Provided records ->
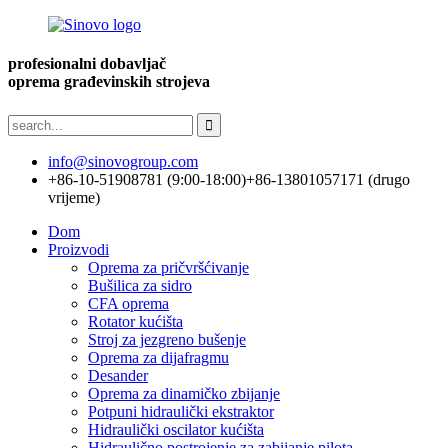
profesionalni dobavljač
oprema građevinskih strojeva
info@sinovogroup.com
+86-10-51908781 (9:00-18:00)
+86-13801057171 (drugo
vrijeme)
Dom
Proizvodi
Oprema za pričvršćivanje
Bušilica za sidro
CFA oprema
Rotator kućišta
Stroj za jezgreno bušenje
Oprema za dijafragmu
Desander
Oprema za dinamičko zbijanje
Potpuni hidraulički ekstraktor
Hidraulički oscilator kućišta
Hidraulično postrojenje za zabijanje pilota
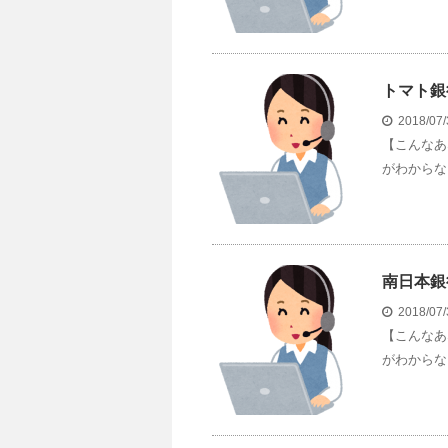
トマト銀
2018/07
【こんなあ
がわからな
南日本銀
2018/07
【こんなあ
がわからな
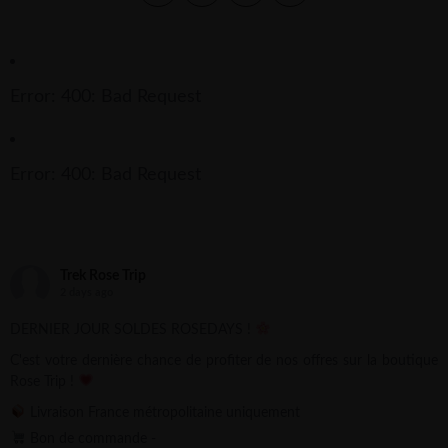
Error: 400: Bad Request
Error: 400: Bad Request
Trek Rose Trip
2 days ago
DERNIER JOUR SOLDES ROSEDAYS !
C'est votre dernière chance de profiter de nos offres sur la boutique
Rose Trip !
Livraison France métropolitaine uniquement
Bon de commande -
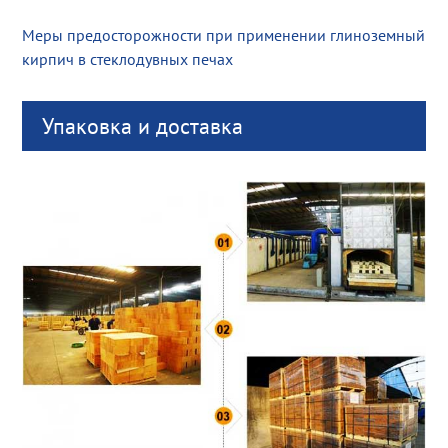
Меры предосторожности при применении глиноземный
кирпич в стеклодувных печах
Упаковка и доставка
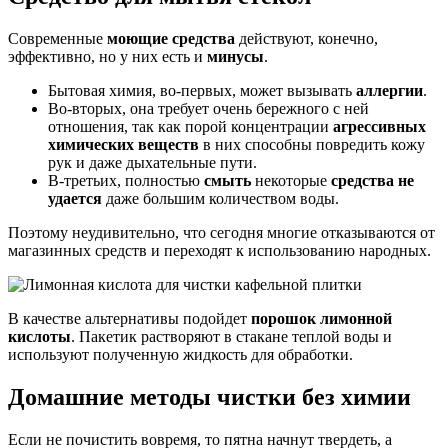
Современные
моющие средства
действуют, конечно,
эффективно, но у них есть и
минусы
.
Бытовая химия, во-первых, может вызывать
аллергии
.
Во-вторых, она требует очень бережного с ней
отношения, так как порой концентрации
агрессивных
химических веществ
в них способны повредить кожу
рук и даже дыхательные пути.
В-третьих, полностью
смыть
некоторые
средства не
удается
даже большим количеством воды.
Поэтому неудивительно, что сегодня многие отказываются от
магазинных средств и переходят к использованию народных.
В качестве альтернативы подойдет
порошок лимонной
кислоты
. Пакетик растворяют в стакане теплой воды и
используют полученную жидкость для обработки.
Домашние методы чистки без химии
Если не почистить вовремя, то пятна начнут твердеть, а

Task item -> When you reproduce the material, keep every word exact and leave each picture out.

Solution to this problem ->
profesionalni dobavljač
oprema građevinskih strojeva
info@sinovogroup.com
+86-10-51908781 (9:00-18:00)
+86-13801057171 (drugo
vrijeme)
Dom
Proizvodi
Oprema za pričvršćivanje
Bušilica za sidro
CFA oprema
Rotator kućišta
Stroj za jezgreno bušenje
Oprema za dijafragmu
Desander
Oprema za dinamičko zbijanje
Potpuni hidraulički ekstraktor
Hidraulički oscilator kućišta
Hidraulično postrojenje za zabijanje pilota
トマト銀
2018/07
【こんなあ
がわからな
南日本銀
2018/07
【こんなあ
がわからな
Error: 400: Bad Request
Error: 400: Bad Request
Trek Rose Trip
2 days ago
DERNIER JOUR SOLDES ROSEDAYS !
C'est votre dernière chance de profiter de nos offres sur la boutique
Rose Trip !
Livraison France métropolitaine uniquement
Bon de commande -
Меры предосторожности при применении глиноземный
кирпич в стеклодувных печах
Упаковка и доставка
Современные
моющие средства
действуют, конечно,
эффективно, но у них есть и
минусы
.
Бытовая химия, во-первых, может вызывать
аллергии
.
Во-вторых, она требует очень бережного с ней
отношения, так как порой концентрации
агрессивных
химических веществ
в них способны повредить кожу
рук и даже дыхательные пути.
В-третьих, полностью
смыть
некоторые
средства не
удается
даже большим количеством воды.
Поэтому неудивительно, что сегодня многие отказываются от
магазинных средств и переходят к использованию народных.
В качестве альтернативы подойдет
порошок лимонной
кислоты
. Пакетик растворяют в стакане теплой воды и
используют полученную жидкость для обработки.
Домашние методы чистки без химии
Если не почистить вовремя, то пятна начнут твердеть, а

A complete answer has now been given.